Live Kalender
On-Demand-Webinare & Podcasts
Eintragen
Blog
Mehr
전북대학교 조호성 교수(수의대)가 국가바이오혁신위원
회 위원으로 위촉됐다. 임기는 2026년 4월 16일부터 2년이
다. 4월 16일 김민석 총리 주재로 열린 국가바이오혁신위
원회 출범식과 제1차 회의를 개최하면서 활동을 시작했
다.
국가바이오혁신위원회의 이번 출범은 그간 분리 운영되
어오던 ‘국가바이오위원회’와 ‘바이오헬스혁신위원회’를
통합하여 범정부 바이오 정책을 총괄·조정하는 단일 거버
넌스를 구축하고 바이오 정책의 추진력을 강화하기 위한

·····

Nothing before the line holding "전북대학교 조호성 교수(수의대)가 국가바이오혁신위원" belongs in the answer. Repeat that line and the rest of the listing exactly.

전북대학교 조호성 교수(수의대)가 국가바이오혁신위원
회 위원으로 위촉됐다. 임기는 2026년 4월 16일부터 2년이
다. 4월 16일 김민석 총리 주재로 열린 국가바이오혁신위
원회 출범식과 제1차 회의를 개최하면서 활동을 시작했
다.
국가바이오혁신위원회의 이번 출범은 그간 분리 운영되
어오던 ‘국가바이오위원회’와 ‘바이오헬스혁신위원회’를
통합하여 범정부 바이오 정책을 총괄·조정하는 단일 거버
넌스를 구축하고 바이오 정책의 추진력을 강화하기 위한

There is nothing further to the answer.